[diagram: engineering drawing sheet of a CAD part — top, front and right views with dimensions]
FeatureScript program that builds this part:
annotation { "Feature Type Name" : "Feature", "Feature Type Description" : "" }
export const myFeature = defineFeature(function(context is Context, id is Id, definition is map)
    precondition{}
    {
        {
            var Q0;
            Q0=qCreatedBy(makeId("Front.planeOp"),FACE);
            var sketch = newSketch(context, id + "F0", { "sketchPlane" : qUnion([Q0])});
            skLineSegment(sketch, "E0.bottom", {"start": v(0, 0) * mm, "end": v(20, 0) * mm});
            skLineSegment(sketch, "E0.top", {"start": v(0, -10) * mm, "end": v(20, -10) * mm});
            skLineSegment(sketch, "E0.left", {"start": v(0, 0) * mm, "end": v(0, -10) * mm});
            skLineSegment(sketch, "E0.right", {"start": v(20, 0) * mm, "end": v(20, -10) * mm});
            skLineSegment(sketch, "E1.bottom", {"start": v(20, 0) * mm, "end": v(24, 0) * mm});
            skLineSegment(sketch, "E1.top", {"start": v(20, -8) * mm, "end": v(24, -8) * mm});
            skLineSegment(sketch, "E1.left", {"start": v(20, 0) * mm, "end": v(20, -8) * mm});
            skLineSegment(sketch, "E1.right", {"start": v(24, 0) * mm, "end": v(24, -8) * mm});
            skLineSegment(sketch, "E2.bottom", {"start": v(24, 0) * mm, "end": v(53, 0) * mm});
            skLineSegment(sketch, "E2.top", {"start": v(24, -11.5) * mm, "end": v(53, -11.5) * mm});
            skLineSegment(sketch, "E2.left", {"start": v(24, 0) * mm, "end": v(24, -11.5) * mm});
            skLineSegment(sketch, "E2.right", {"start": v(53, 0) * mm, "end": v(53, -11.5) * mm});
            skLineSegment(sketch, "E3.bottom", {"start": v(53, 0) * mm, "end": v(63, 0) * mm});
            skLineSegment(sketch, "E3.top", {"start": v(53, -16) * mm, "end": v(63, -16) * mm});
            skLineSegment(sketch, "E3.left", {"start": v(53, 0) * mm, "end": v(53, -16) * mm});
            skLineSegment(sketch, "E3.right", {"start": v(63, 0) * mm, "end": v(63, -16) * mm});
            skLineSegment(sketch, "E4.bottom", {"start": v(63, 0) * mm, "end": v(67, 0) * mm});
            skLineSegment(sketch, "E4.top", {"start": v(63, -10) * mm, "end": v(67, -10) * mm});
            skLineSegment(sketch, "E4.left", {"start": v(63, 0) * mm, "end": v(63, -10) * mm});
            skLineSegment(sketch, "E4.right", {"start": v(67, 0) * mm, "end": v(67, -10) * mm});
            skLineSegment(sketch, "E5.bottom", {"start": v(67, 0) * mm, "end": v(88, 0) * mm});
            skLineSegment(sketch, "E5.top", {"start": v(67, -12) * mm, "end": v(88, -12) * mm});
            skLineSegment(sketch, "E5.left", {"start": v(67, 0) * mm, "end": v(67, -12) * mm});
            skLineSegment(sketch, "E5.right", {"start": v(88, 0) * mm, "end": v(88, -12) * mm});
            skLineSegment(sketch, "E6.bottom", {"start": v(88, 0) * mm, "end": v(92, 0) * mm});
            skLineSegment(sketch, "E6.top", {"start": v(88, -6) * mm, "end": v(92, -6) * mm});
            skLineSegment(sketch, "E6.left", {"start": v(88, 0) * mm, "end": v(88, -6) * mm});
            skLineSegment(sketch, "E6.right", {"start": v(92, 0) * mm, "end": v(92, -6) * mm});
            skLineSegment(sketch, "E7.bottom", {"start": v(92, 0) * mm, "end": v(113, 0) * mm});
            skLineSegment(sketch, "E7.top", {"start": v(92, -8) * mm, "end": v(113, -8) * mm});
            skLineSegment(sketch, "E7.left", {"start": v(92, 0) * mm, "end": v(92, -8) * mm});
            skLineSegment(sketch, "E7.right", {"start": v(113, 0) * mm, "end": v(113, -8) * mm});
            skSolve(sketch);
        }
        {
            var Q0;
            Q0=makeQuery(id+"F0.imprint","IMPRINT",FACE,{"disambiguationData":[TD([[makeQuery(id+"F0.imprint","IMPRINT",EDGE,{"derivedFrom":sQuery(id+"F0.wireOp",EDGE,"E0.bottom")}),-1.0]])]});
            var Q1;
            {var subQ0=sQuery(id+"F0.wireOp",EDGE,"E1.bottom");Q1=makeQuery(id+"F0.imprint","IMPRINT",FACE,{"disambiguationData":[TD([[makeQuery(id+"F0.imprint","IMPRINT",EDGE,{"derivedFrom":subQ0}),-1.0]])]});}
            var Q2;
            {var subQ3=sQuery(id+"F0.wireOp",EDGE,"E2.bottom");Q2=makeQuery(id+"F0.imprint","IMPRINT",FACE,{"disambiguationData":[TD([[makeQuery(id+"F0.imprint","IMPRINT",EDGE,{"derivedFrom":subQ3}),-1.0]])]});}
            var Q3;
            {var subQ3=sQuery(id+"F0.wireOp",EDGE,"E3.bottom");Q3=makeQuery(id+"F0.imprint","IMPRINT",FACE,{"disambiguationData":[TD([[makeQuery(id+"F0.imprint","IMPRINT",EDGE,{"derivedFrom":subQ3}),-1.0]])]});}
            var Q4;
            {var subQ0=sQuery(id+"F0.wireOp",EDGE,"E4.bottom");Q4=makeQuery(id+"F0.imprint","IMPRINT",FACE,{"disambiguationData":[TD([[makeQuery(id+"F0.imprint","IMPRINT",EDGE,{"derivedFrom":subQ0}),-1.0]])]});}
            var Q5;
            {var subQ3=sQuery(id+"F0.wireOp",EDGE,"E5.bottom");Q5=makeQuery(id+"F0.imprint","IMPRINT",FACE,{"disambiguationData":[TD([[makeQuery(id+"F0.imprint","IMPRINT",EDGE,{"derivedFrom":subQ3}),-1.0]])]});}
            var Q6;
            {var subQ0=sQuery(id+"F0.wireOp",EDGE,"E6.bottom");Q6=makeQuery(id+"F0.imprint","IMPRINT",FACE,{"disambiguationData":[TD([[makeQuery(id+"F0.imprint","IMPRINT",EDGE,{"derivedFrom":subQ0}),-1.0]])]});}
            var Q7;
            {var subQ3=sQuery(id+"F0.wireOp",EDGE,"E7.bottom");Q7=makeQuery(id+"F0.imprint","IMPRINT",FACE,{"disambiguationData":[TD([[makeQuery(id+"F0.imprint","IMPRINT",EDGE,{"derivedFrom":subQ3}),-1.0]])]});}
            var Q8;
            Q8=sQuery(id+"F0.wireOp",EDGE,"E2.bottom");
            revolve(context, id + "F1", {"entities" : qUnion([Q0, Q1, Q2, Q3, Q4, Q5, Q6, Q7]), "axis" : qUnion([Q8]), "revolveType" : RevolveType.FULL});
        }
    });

# YOUR INSTRUCTIONS
Extract the lines above verbatim, starting with the very first one and stopping after the line that contains "var sketch = newSketch(context, id".

# THE OUTPUT
[diagram: engineering drawing sheet of a CAD part — top, front and right views with dimensions]
FeatureScript program that builds this part:
annotation { "Feature Type Name" : "Feature", "Feature Type Description" : "" }
export const myFeature = defineFeature(function(context is Context, id is Id, definition is map)
    precondition{}
    {
        {
            var Q0;
            Q0=qCreatedBy(makeId("Front.planeOp"),FACE);
            var sketch = newSketch(context, id + "F0", { "sketchPlane" : qUnion([Q0])});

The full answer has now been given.